Alcohol is a harmful factor that cuts across the disease burden linked to the high consumption of alcohol. Alcohol consumption is strongly linked to over 200 injuries and diseases such as road traffic accidents, liver cirrhosis, cancer, stroke, infectious diseases and alcoholic cardiomyopathy. According to the GBD study, alcohol consumption shows some level of tolerance to heart disease and diabetes. Diabetes is a chronic disease that occurs since alcohol inhibits the production of insulin that should regulate glucose levels. The condition is also directly linked to other complications such as heart attack and kidney failure. Alcohol consumption is also linked to a limited proportion with an increase in tuberculosis and cancer burden of diseases.
The set of recommendations to confront the public health policy influence of the alcohol industry.

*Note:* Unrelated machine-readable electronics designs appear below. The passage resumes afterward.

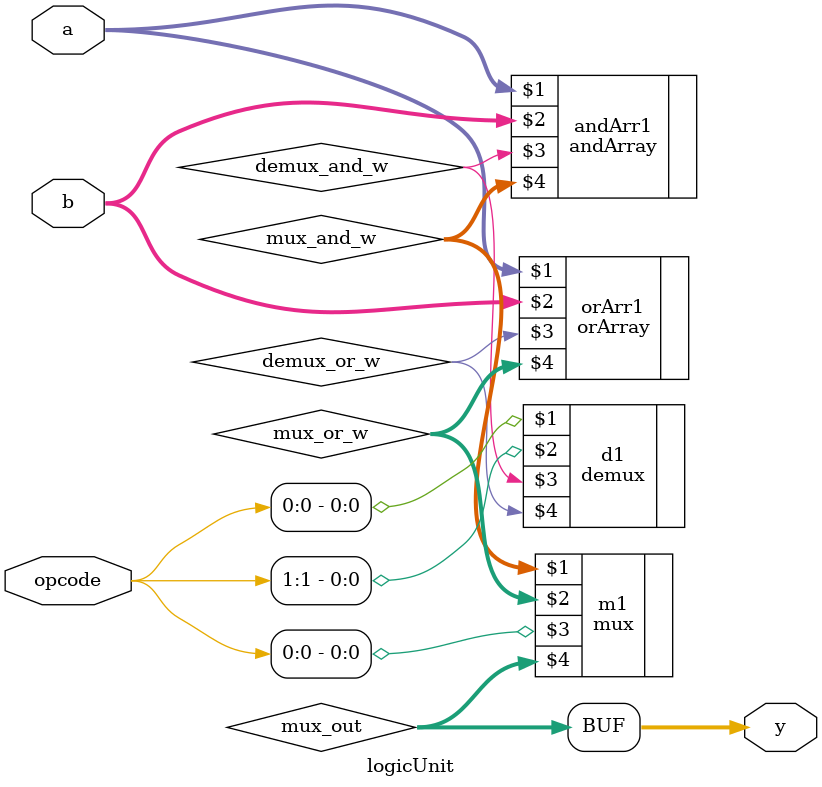
<source format=v>
module logicUnit(
    input  [3:0] a, b,
    input  [1:0] opcode,
    output [3:0] y
);
    wire demux_and_w, demux_or_w;
    wire [3:0] mux_and_w, mux_or_w; 
    wire [3:0] mux_out;

    // demux splits opcode[0] into and/or enable lines, depending on opcode[1]
    // For logic ops (10=AND, 11=OR), enable one path
    demux d1(opcode[0], opcode[1], demux_and_w, demux_or_w);

    andArray andArr1(a, b, demux_and_w, mux_and_w);
    orArray  orArr1(a, b, demux_or_w, mux_or_w);

    mux m1(mux_and_w, mux_or_w, opcode[0], mux_out);

    assign y = mux_out; 
endmodule

</source>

In the set of recommendations to reduce harmful alcohol consumption and improve social and health outcomes, the most realistic one that I would consider is leadership, awareness and commitment. This policy is usually accompanied by a set of action, sustainable implementation and evaluation mechanisms. The least preferred policy would be the pricing policy since just a few people will be sensitive to the price of the drinks.
Mellor, D. D., Hanna-Khalil, B., & Carson, R. (2020). A review of the potential health benefits of low alcohol and alcohol-free beer: Effects of ingredients and craft brewing processes on potentially bioactive metabolites. Beverages, 6(2), 25.
Visontay, R., Sunderland, M., Slade, T., Wilson, J., & Mewton, L. (2021). Are there non-linear relationships between alcohol consumption and long-term health? Protocol for a systematic review of observational studies employing approaches to improve causal inference. BMJ Open, 11(3), e043985.
Yadav, A. K., & Velaga, N. R. (2019). Effect of alcohol use on accelerating and braking behaviours of drivers. Traffic injury prevention, 20(4), 353-358.
Yadav, A. K., & Velaga, N. R. (2020). Alcohol-impaired driving in rural and urban road environments: Effect on speeding behaviour and crash probabilities. Accident Analysis & Prevention, 140, 105512.